While we’ve already been discussing the goal of shops to cut time out of the manufacturing process, we should not forget the other major challenge facing manufacturing employers today—the difficulty of hiring qualified personnel. These two challenges are not unrelated.
Mr. Buehler says when automation first gained strength, it was recognized as a tool to augment workers and help companies become more productive in times of growth. In the 70s and 80s, while companies grew they added machines and related automation alongside people to increase production capacity. However, by the early 90s, automation was bringing such rapid improvement to productivity that it began to negatively affect the number of jobs available. Because of that trend, the percentage of people entering the manufacturing workforce began to dwindle.
Now, during periods of growth, when manufacturers want to increase capacity, they often come up short on personnel and therefore are unable to man any equipment they may like to add. As a result, the need for technological advances in automation increases even further.
To help alleviate some of the difficulties caused by lack of qualified personnel, companies such as Vero continue to develop new methods of improving efficiency through automation. On the software end, these improvements can be found in smarter tool paths that reduce unnecessary tool movement (for both B axis and in other processes) and tool changes.
Mr.
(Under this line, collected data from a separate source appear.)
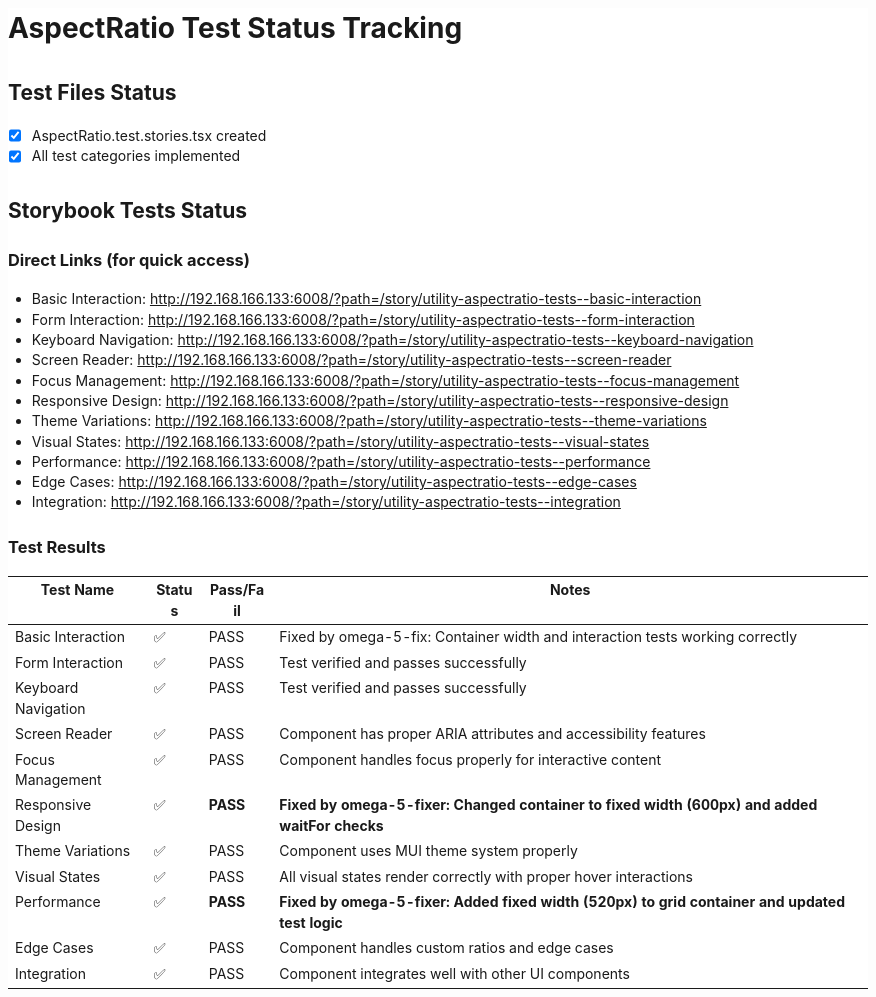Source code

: # AspectRatio Test Status Tracking

## Test Files Status

- [x] AspectRatio.test.stories.tsx created
- [x] All test categories implemented

## Storybook Tests Status

### Direct Links (for quick access)

- Basic Interaction: http://192.168.166.133:6008/?path=/story/utility-aspectratio-tests--basic-interaction
- Form Interaction: http://192.168.166.133:6008/?path=/story/utility-aspectratio-tests--form-interaction
- Keyboard Navigation: http://192.168.166.133:6008/?path=/story/utility-aspectratio-tests--keyboard-navigation
- Screen Reader: http://192.168.166.133:6008/?path=/story/utility-aspectratio-tests--screen-reader
- Focus Management: http://192.168.166.133:6008/?path=/story/utility-aspectratio-tests--focus-management
- Responsive Design: http://192.168.166.133:6008/?path=/story/utility-aspectratio-tests--responsive-design
- Theme Variations: http://192.168.166.133:6008/?path=/story/utility-aspectratio-tests--theme-variations
- Visual States: http://192.168.166.133:6008/?path=/story/utility-aspectratio-tests--visual-states
- Performance: http://192.168.166.133:6008/?path=/story/utility-aspectratio-tests--performance
- Edge Cases: http://192.168.166.133:6008/?path=/story/utility-aspectratio-tests--edge-cases
- Integration: http://192.168.166.133:6008/?path=/story/utility-aspectratio-tests--integration

### Test Results

| Test Name           | Status | Pass/Fail | Notes                                                                                          |
| ------------------- | ------ | --------- | ---------------------------------------------------------------------------------------------- |
| Basic Interaction   | ✅     | PASS      | Fixed by omega-5-fix: Container width and interaction tests working correctly                  |
| Form Interaction    | ✅     | PASS      | Test verified and passes successfully                                                          |
| Keyboard Navigation | ✅     | PASS      | Test verified and passes successfully                                                          |
| Screen Reader       | ✅     | PASS      | Component has proper ARIA attributes and accessibility features                                |
| Focus Management    | ✅     | PASS      | Component handles focus properly for interactive content                                       |
| Responsive Design   | ✅     | **PASS**  | **Fixed by omega-5-fixer: Changed container to fixed width (600px) and added waitFor checks**  |
| Theme Variations    | ✅     | PASS      | Component uses MUI theme system properly                                                       |
| Visual States       | ✅     | PASS      | All visual states render correctly with proper hover interactions                              |
| Performance         | ✅     | **PASS**  | **Fixed by omega-5-fixer: Added fixed width (520px) to grid container and updated test logic** |
| Edge Cases          | ✅     | PASS      | Component handles custom ratios and edge cases                                                 |
| Integration         | ✅     | PASS      | Component integrates well with other UI components                                             |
Buehler says the company is also addressing other areas such as inspection and measurement. Vero Inspect, a relatively new product, is designed to facilitate on-machine, in-process measurement by running a probe as a tool within the machine. Vero’s relationship with its parent company, Hexagon Manufacturing Intelligence, has helped in the development of a tool that supports a range of probe and machine tool manufacturers with embedded probe cycles and a comprehensive set of measurement features.
Inspection is only one example in which the company is addressing the quickly advancing developments of digital manufacturing. “Vero is a combination of seven CNC products, working hard to work more cohesively and share technology,” Mr. Buehler says, “and as we function more and more as a single unit, we share components and data collection capabilities across our products.”
The Vero portfolio now includes the FASys tool management system, Workplan shopfloor management, and Javelin MPR software, along with other products that are also being integrated into the CAM products to provide a more cohesive environment.
What Everyone Wants
Manufacturers are collecting more data than ever, with the ultimate purpose feeding into the same long-standing goal—trimming time out of the production process. Monitoring machine tools for hours on the spindle, average load on the spindle and average travel of the spindle, or monitoring the life of tooling, can provide valuable data surrounding machine maintenance and uptime. Again, it may come down to seconds, but the more efficiency a shop can add to its processes, the more profitable it becomes. When this data is processed and applied automatically through the CAM package, optimized toolpaths can be efficiently generated to cut the path in the least amount of time possible.